I don't like the existing query languages for Elasticsearch and Grafana Loki, because they are too awkward to use for typical logs' investigation cases. So I designed new query language - LogsQL - and wrote reference implementation for it as a part of VictoriaLogs - an open source database for logs. LogsQL is based on the following principles:
- Simplicity. It is easy to write typical queries over logs in it. For example, a single word `error` is a valid LogsQL query, which returns all the logs with the `error` word. Another example is `_time:5m error`, which returns all the logs with the 'error' word over the last 5 minutes.

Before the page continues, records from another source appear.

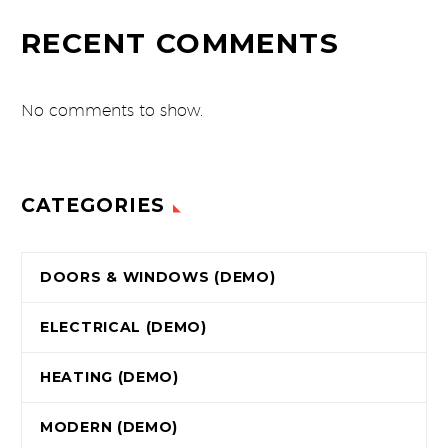
RECENT COMMENTS
No comments to show.
CATEGORIES
DOORS & WINDOWS (DEMO)
ELECTRICAL (DEMO)
HEATING (DEMO)
MODERN (DEMO)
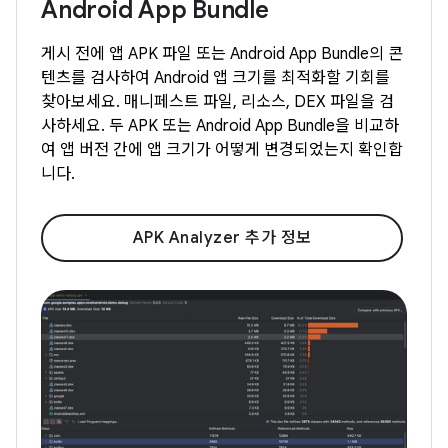
Android App Bundle
게시 전에 앱 APK 파일 또는 Android App Bundle의 콘
텐츠를 검사하여 Android 앱 크기를 최적화할 기회를
찾아보세요. 매니페스트 파일, 리소스, DEX 파일을 검
사하세요. 두 APK 또는 Android App Bundle을 비교하
여 앱 버전 간에 앱 크기가 어떻게 변경되었는지 확인합
니다.
APK Analyzer 추가 정보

- Composable building blocks similar to Unix pipes, which allow powerful filtering, transforming and calculating stats over the selected logs. For example, `_time:5m error | stats count() as rows` returns the number of logs with the `error` word over the last 5 minutes.
- Readability. Typical LogsQL queries must be easy to read and understand even for persons unfamiliar with it.
Take a look at LogsQL docs [1] and try using VictoriaLogs [2] in production. If you like Unix way and KISS design principle, then you'll enjoy LogsQL :)
[1] https://docs.victoriametrics.com/victorialogs/logsql/
[2] https://docs.victoriametrics.com/victorialogs/
I am happy that in my day to day work I can dump my mostly Linux logs to rsyslog, and eventually forward them to S3 glacier for a few years.
So I am guessing the question I am asking is that what in the world are you doing with these observability or SIEM platforms and is anyone actually deriving some REAL value from using them?